Belum selesai dengan gempa dan erupsi Merapi,warga Yogyakarta sudah kembali di guncang yang namanya keistimewaan. Dengan gaya satire,mereka melakukan protes dengan simbolisasi keraton Yogyakarta yang miring.Trio Punokawan (Wisben, Joned, dan Gareng Rakasiwi) yang memang sedang sepi job karena lawakan mereka kalah lucu dibanding anggota dewan melihat miringnya keraton ini dari berbagai sisi. Mereka yakin keraton tidak miring, tapi memang sengaja dibuat miring oleh penguasa. Trio Punokawan ini abai tak abai dengan kondisi ini. Mereka hanya berharap agar job mereka tidak lagi sepi.Bayangkan saja, polah tingkah anggota dewan saat ini melebihi para pelawak dalam hal melucu.

“ Kalau biasanya anggota Dewan itu ribut-ribut rebutan kursi, tapi sekarang juga ada anggota Dewan yang ribut rebutan kursi pesawat,” ujar Joned.“Lah, tapi dia kan juga orang Yogyakarta?” timpal Gareng Rakasiwi Kelucuan dari anggota Dewan inilah yang membuat job melawak mereka kini sepi. Utang pun menumpuk di gudeg Yu Sri.Karena persoalan inilah,dibantu Den Sus (Susilo Nugroho),Marwoto, Dibyo Primus, mereka membentuk Laskar Dagelan. Mereka hendak melakukan demo ke pusat. Dalam gelaran ini, tidak hanya satire soal pergulatan hidup para seniman yang coba mereka ulik. mereka juga mengangkat soal keistimewaan Yogyakarta, hingga percintaan antara orang pusat dengan kembang desa.Pentas ini juga penuh simbolisasi dari setiap pesan yang coba disampaikan.

Hadirnya Superman adalah salah satunya. Jika sebelumnya warga menyambut baik hadirnya Superman sebagai penyelamat Yogyakarta, kini justru pahlawan berjubah itu berperan sebagai intel yang mengobok-obok kedamaian wargaYogyakarta.
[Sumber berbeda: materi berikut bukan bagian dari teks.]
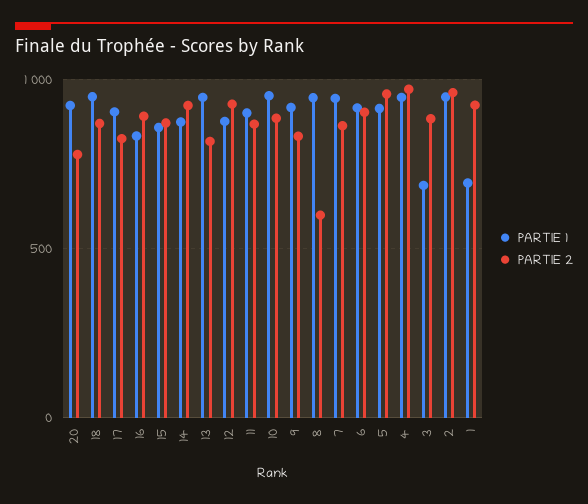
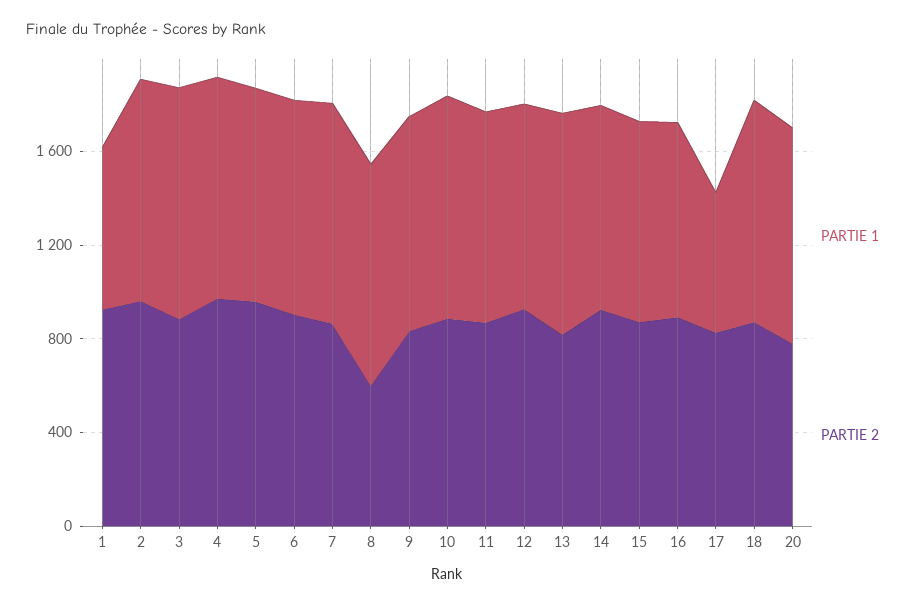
  {
    "PARTIE 1": {
      "20": 900,
      "18": 950,
-     "17": 900,
+     "17": 600,
      "16": 850,
      "15": 850,
      "14": 850,
      "13": 950,
      "12": 900,
      "11": 900,
      "10": 950,
      "9": 900,
      "8": 950,
      "7": 950,
      "6": 900,
      "5": 900,
      "4": 950,
-     "3": 700,
+     "3": 1000,
      "2": 950,
      "1": 700
    },
    "PARTIE 2": {
      "20": 800,
      "18": 850,
      "17": 850,
      "16": 900,
      "15": 850,
      "14": 900,
      "13": 800,
      "12": 950,
      "11": 850,
      "10": 900,
      "9": 850,
      "8": 600,
      "7": 850,
      "6": 900,
      "5": 950,
      "4": 950,
      "3": 900,
      "2": 950,
      "1": 900
    }
  }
Namanya saja warga Yogyakarta yang toleran, beberapa warga justru kerap menyelamatkan “intel”itu dari amuk massa yang menuduhnya sebagai copet. Laskar Dagelan merupakan pentas perdana dari rangkaian pentas budaya yang digelar “Indonesia Kita” yang digagas Butet Kertaradjasa.Ini merupakan forum dialog untuk memahami ke-Indonesia-an sebagai proses yang terus menerus diupayakan bersama melalui jalan kesenian dan kebudayaan.

Butet Kertaredjasa mengatakan, hingga saat ini orang masih terus mencari dan berproses untuk membentuk Indonesia yang diidealkan. “Karena untuk menjadi Indonesia tidak ada petunjuk final.Tidak ada garis finis, kecuali kesediaan berbagai wilayah budaya senusantara ini mau bertemu, membuka diri, saling menyapa, berdialog, dan melakukan tindakan-tindakan kebudayaan yang interaktif,” papanya.